So now that we’ve discussed the truth and lie of Content is King, there are situations where content can do most of the heavy lifting for you. In low competition niches, sometimes you can build a successful site with just content coupled with good on-page and technical SEO — but it is a slow process and only works when competition is very low.
This is the story of a site that won a small niche without authority building / marketing efforts.
Warcraft Hunters Union
In 2007 I started a blog about playing the hunter class in the online video game World of Warcraft. I started the site because I wanted a platform to experiment with various SEO things, and chose the topic because I loved the game.
I retired from blogging there years ago, but the site is still up at warcrafthuntersunion.com
I never did any authority building for the site. Never once did I ask anyone for a link, or reach out to anyone to promote my content.
Instead I built a strong SEO site structure and wrote well-optimized individual pages. I wrote a new post every weekday without fail, for years, and the average word count was over 500 words. I did keyword research to find out what kind of topics my audience was searching for, wrote in-depth articles explaining those topics, and made sure that my site was interlinking to those articles well.
I spent hours upon hours reverse-engineering the mathematical formulas that control the game, so I could understand and explain how to optimize them (we called it theorycrafting, and it’s really not a whole lot different from SEO testing & research).
I told my friends about the site, and for a while they were my only readers. I did not create a sitemap or submit the site to Google. Google discovered it on its own within a couple weeks.
Eventually Warcraft Hunters Union began to rank for some long tail searches. With that I began to get some traffic. Because I had great content that answered players’ questions combined with other entertaining content, some of those searchers started linking to my site from other sites and forums. In particular those guides that I wrote based on keyword research attracted links.
As the site started accumulating links, the ranking started increasing faster and faster. There wasn’t much competition in the space, and the competition I did have was largely ignorant of SEO and did a very poor job of optimizing their own sites, making it even easier to rank.
Over the next few years the site grew until it was widely considered the preeminent source for World of Warcraft hunter info. I was offered a paying gig writing a monthly column for the AOL site devoted to World of Warcraft news. I made guest appearances on podcasts, attended conventions where I signed autographs, was invited to consult with the game developers and I even had an item in World of Warcraft named after me. At its peak the site was attracting around 30,000 visits and 80,000 pageviews a day.
A song/video I made for the site — over 1 million views.
This is how great content is supposed to work, and this is what success looks like to the people who say Content is King. The idea is that you rank on the very long tail and get a wee trickle of traffic, but your stuff is so amazingly good compared to everything else out there that people start sharing it and linking to you on their own, and that is how you build authority to your site. Over the course of years.

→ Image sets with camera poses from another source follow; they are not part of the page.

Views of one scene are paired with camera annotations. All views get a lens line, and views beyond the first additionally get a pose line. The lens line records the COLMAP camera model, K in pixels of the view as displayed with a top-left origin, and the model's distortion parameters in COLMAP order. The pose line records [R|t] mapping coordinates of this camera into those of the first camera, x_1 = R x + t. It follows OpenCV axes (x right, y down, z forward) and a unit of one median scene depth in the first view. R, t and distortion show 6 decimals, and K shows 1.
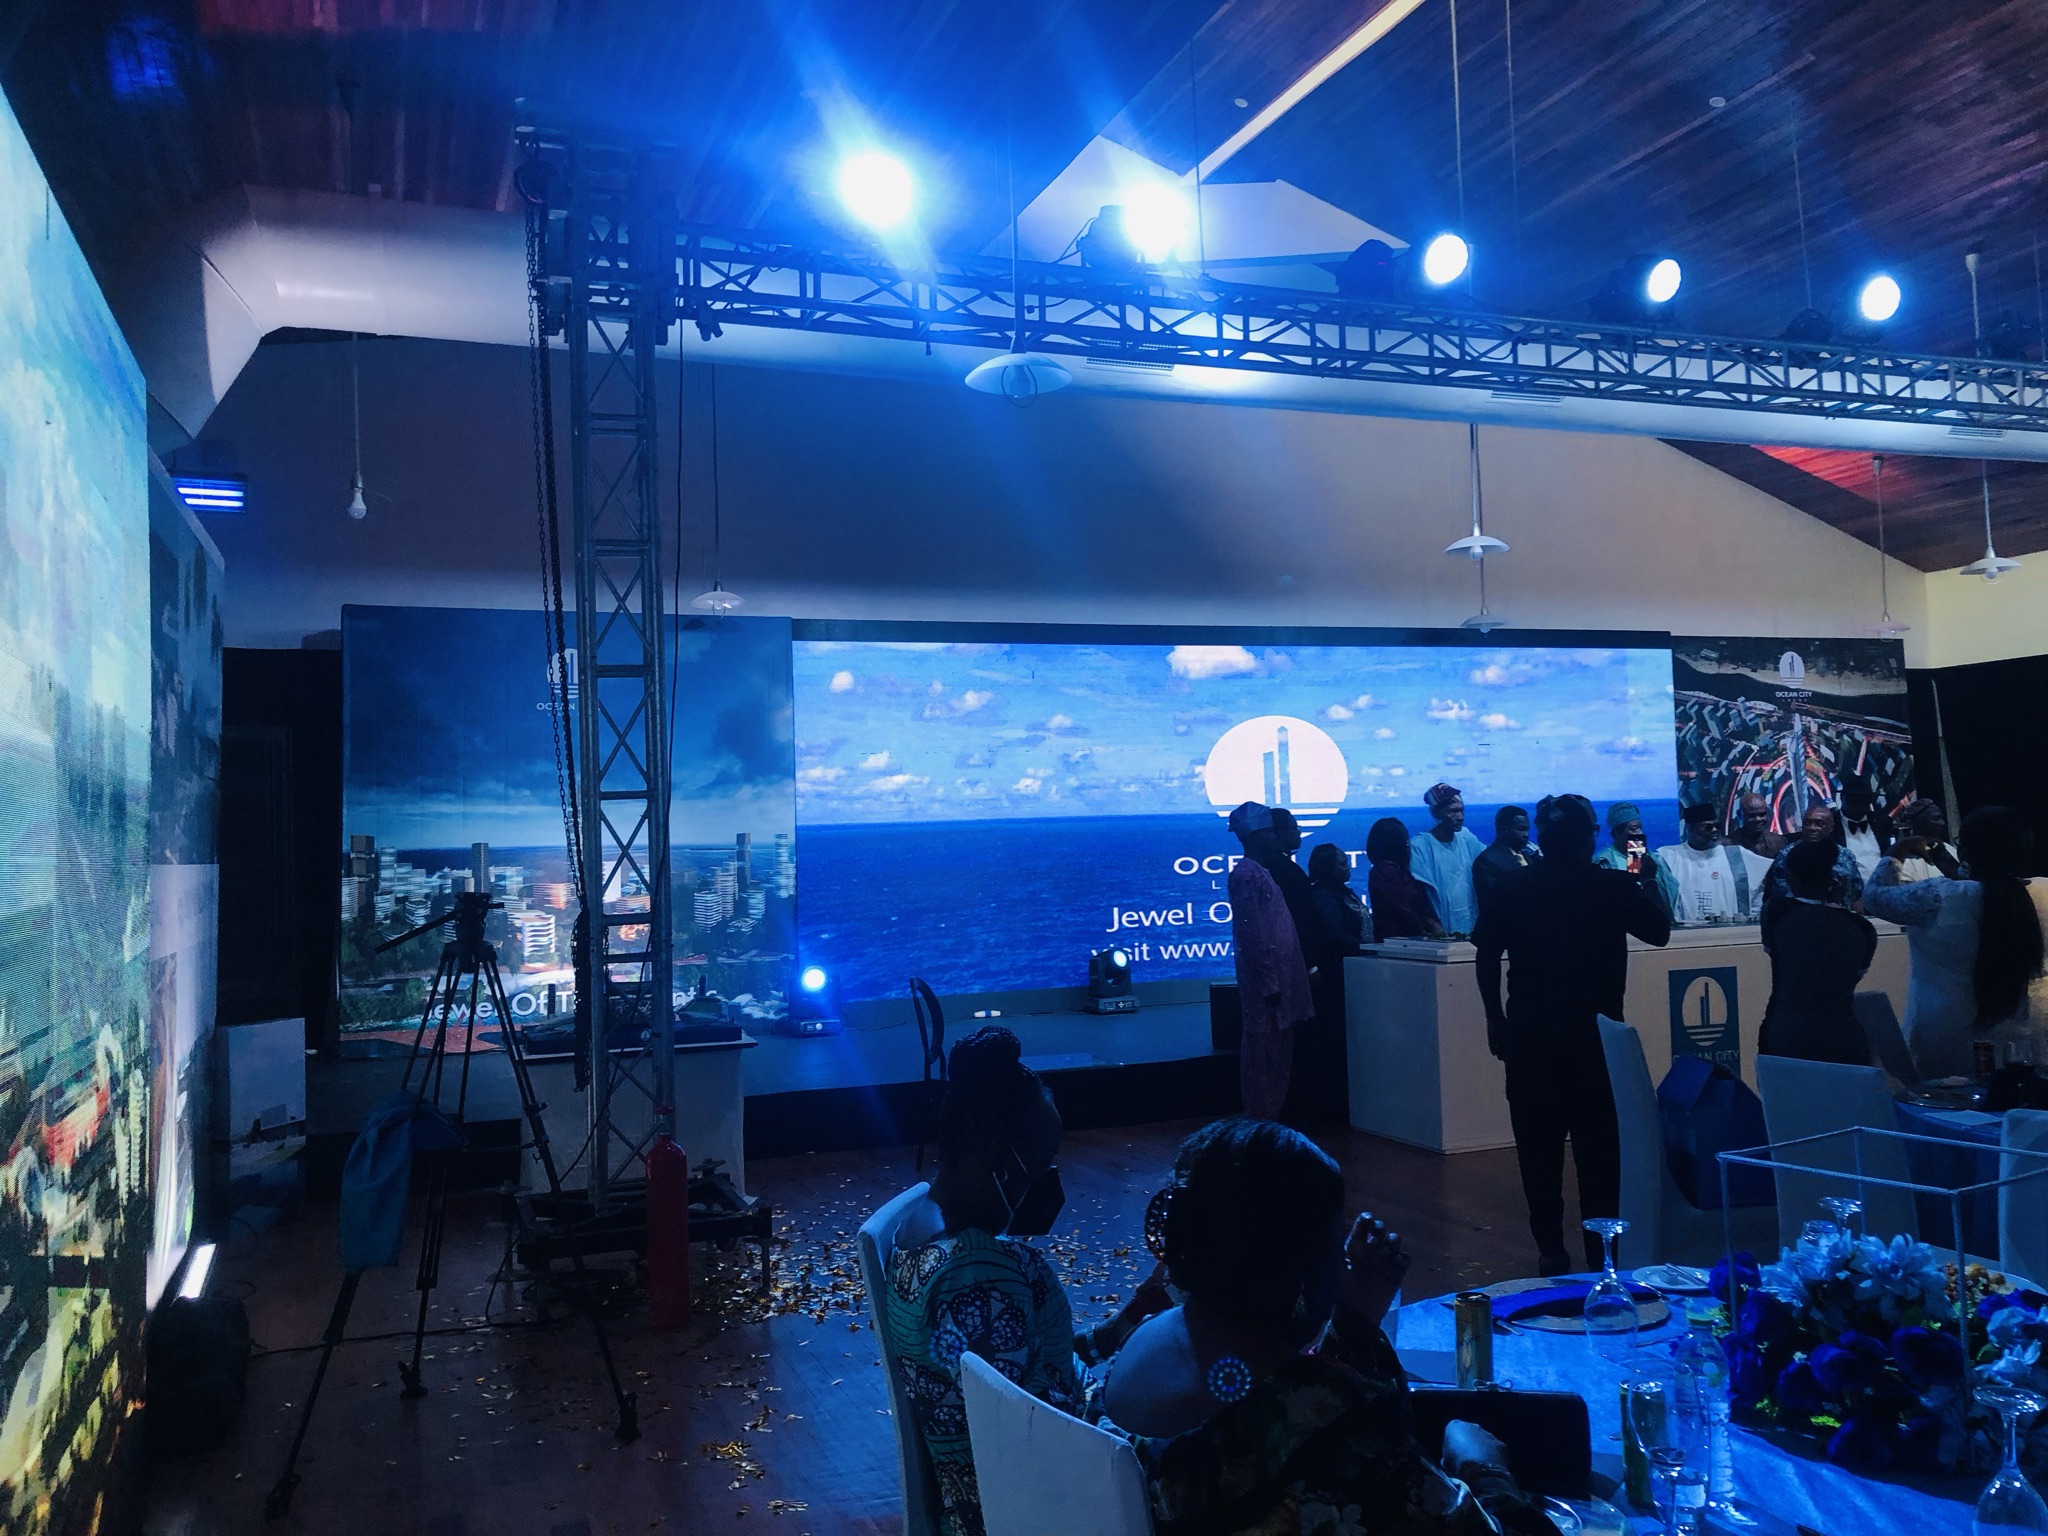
lens RADIAL K [[1688.8, 0, 1048.7], [0, 1688.8, 758.3], [0, 0, 1]] dist [0.047342, -0.043660]
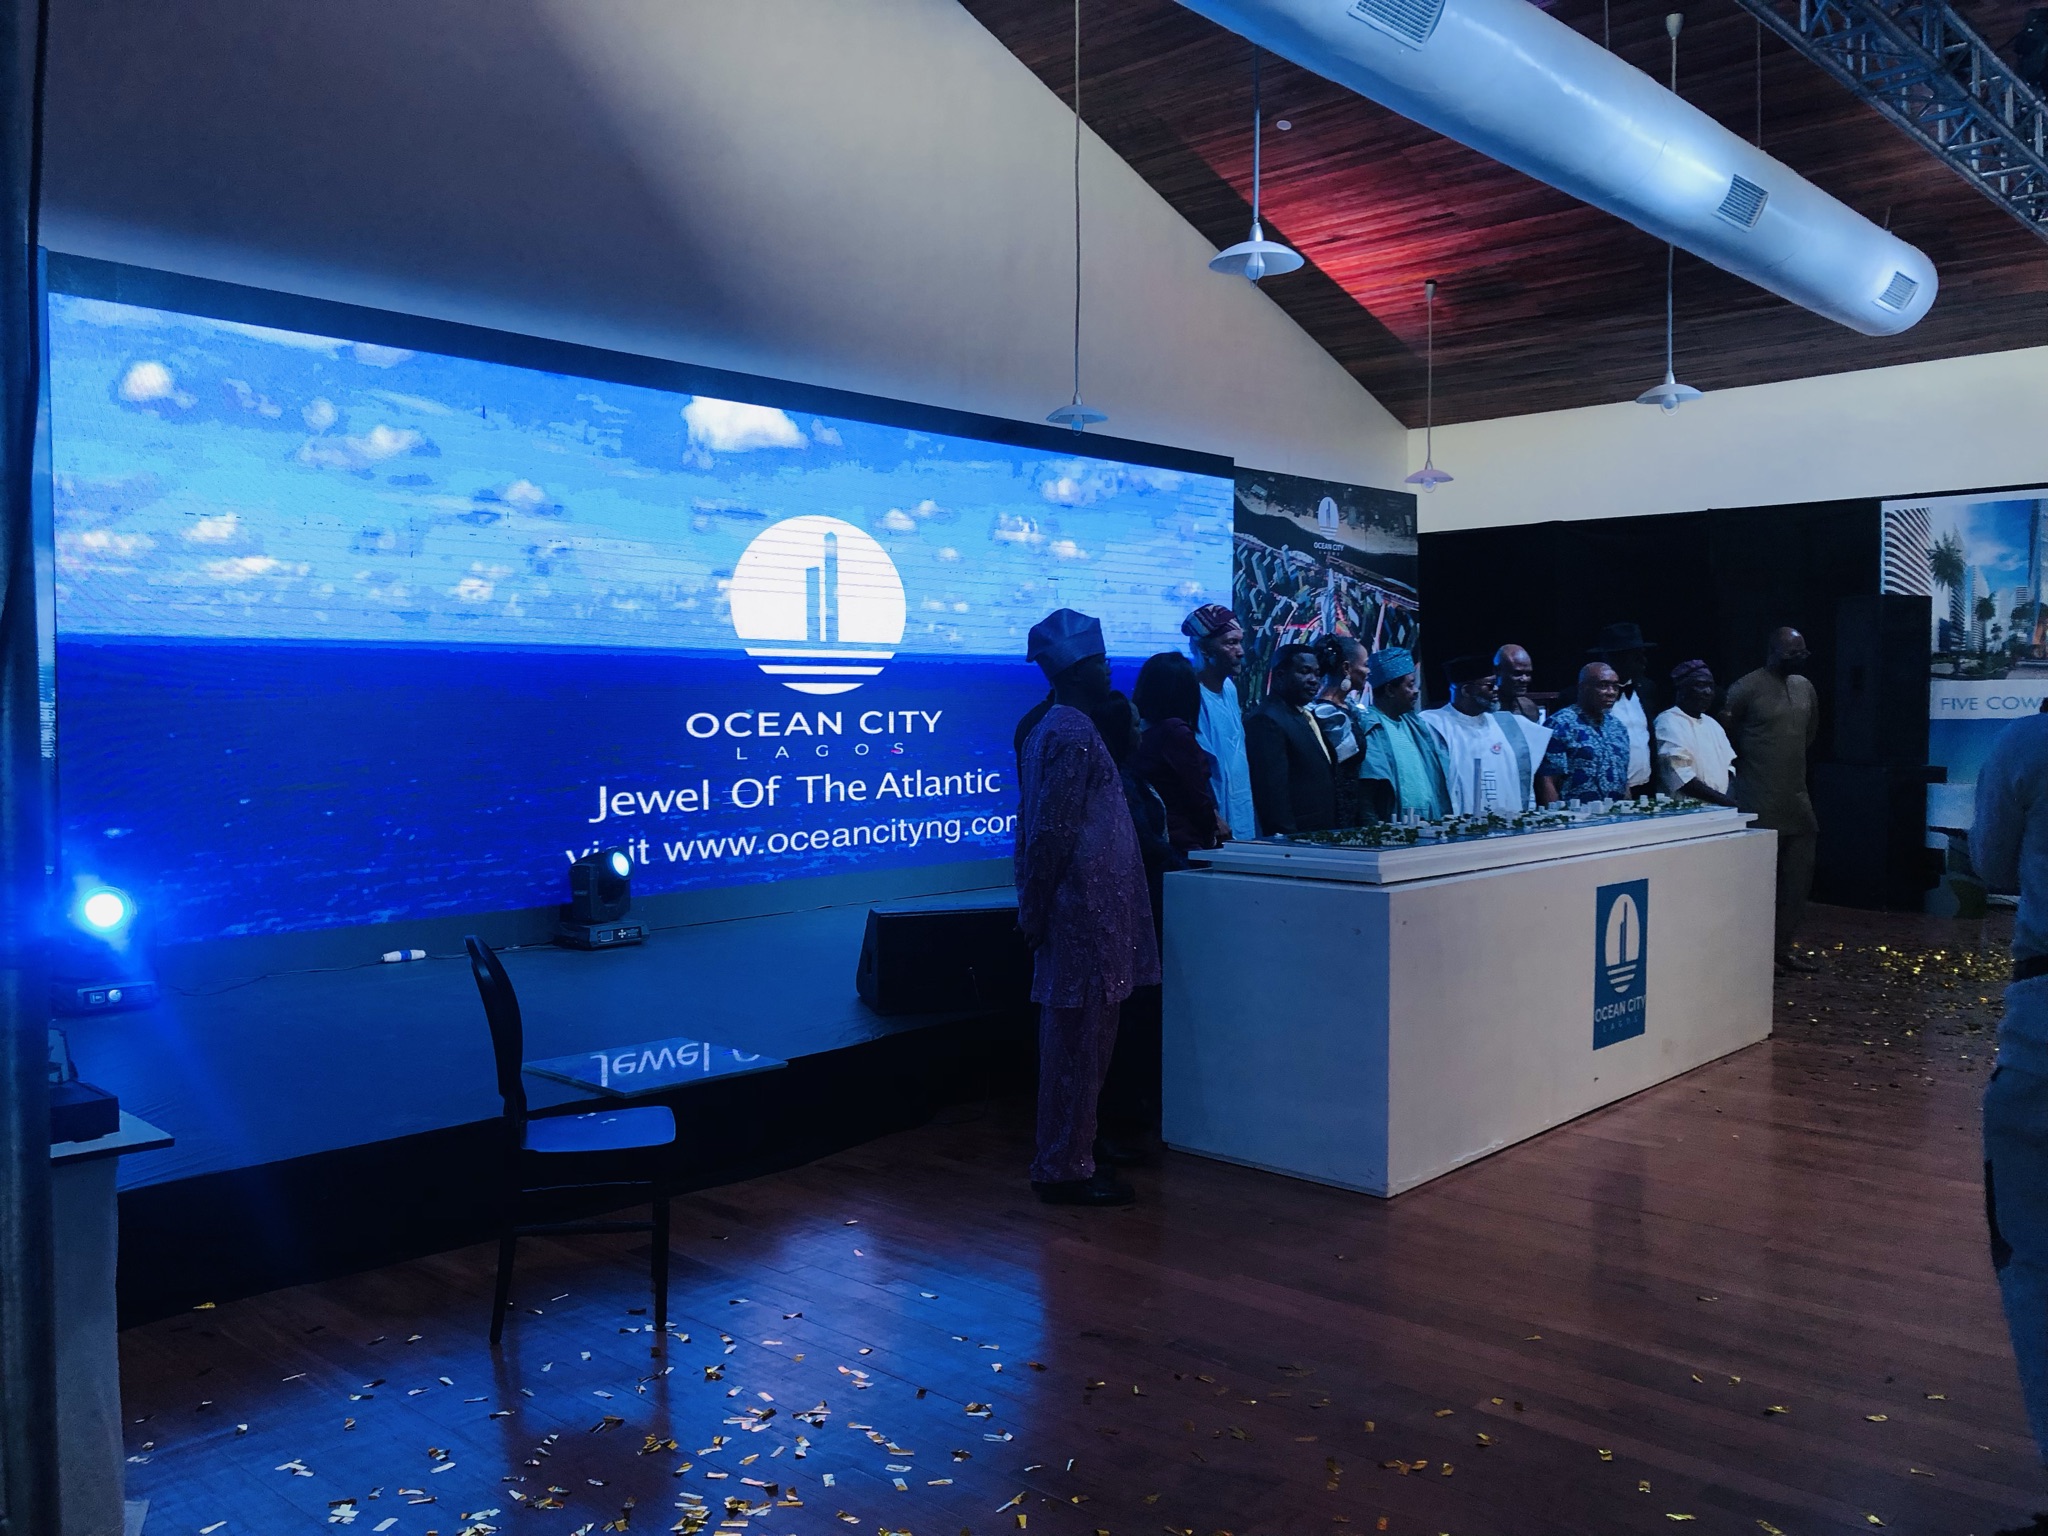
lens RADIAL K [[1688.8, 0, 1016.7], [0, 1688.8, 769.0], [0, 0, 1]] dist [0.047342, -0.043660]
pose [[0.901178, 0.012532, 0.433269, -0.104042], [-0.047535, 0.996410, 0.070051, 0.028932], [-0.430836, -0.083724, 0.898538, 0.349179]]
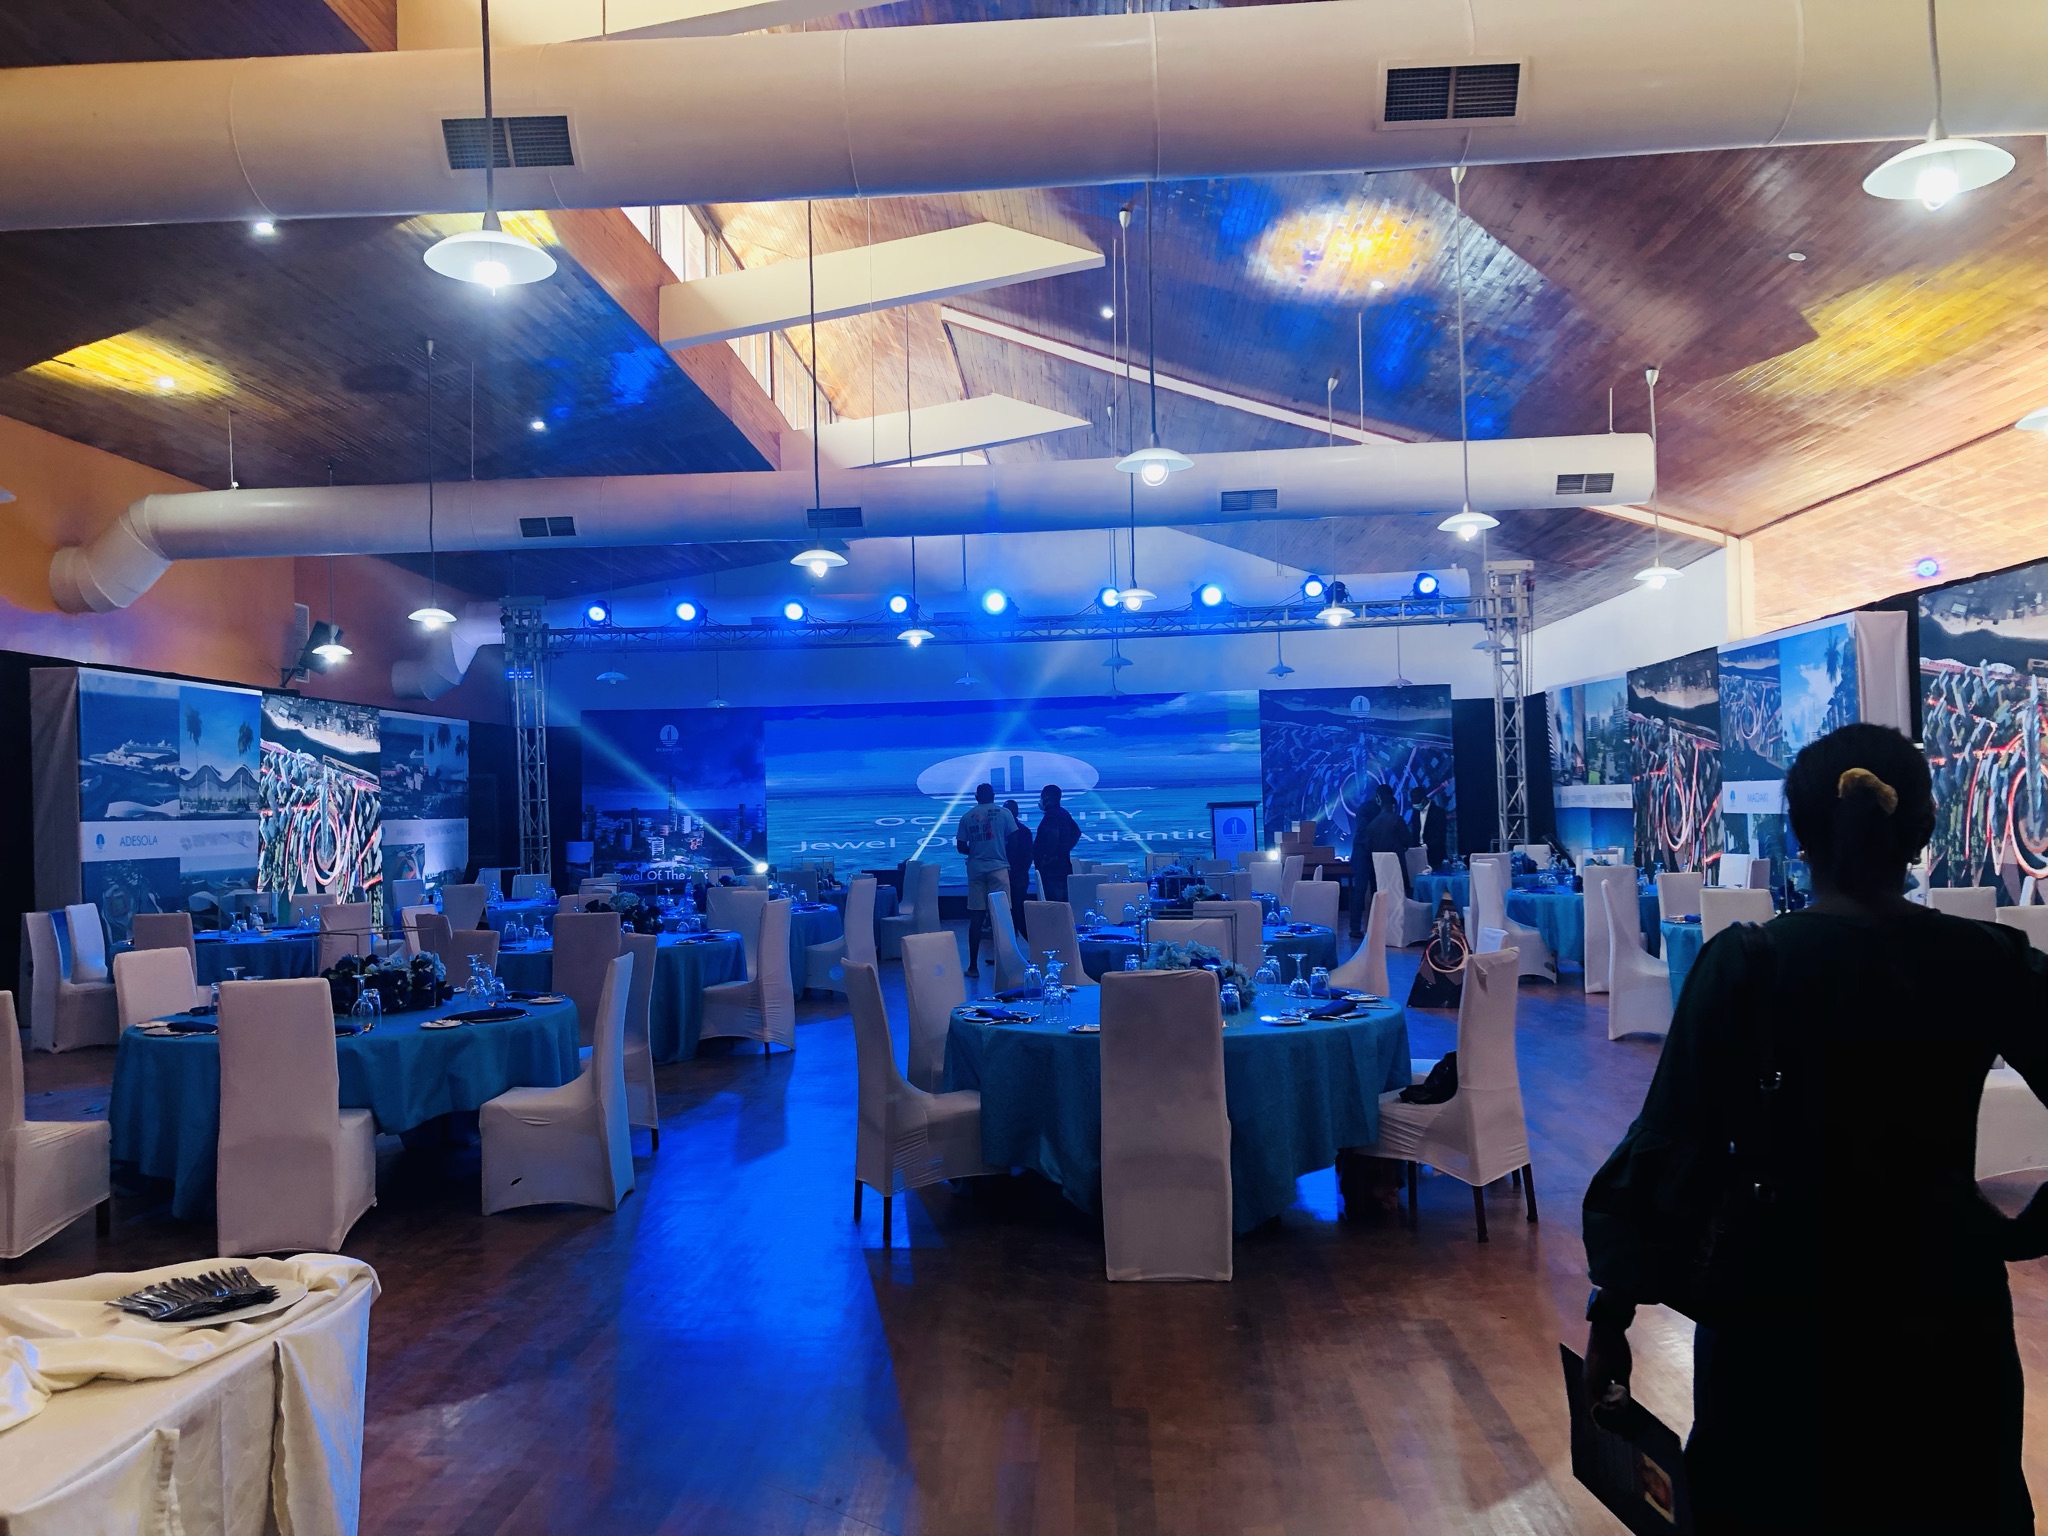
lens RADIAL K [[1688.8, 0, 1017.7], [0, 1688.8, 765.2], [0, 0, 1]] dist [0.047342, -0.043660]
pose [[0.908406, -0.001618, -0.418085, 1.049222], [0.020286, 0.998985, 0.040212, -0.086458], [0.417596, -0.045010, 0.907517, -0.852798]]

Unfortunately, most sites can’t do this. The level of competition on the internet is so high now that for most niches you won’t even rank in the long tail without decent links pointing to your site. For sites that aren’t informational like Warcraft Hunters Union was, it’s even harder. After all, if your site sells iPhone covers, it’s going to be pretty much impossible to have something incredibly unique to say that a hundred other sites don’t also share.
There are two lessons to this story. The first is that even for sites where you can eventually rank on content alone, you still need links, just the idea is that the content is so great that people start linking to it because they want to point other people in your direction (and it takes years).
The second lesson is that with the vast majority of sites, content alone still isn’t an option. You have to have a way to get links to that content before it’s going to rank, which means you have to have a way of promoting the content, which is where authority-building tactics come into play.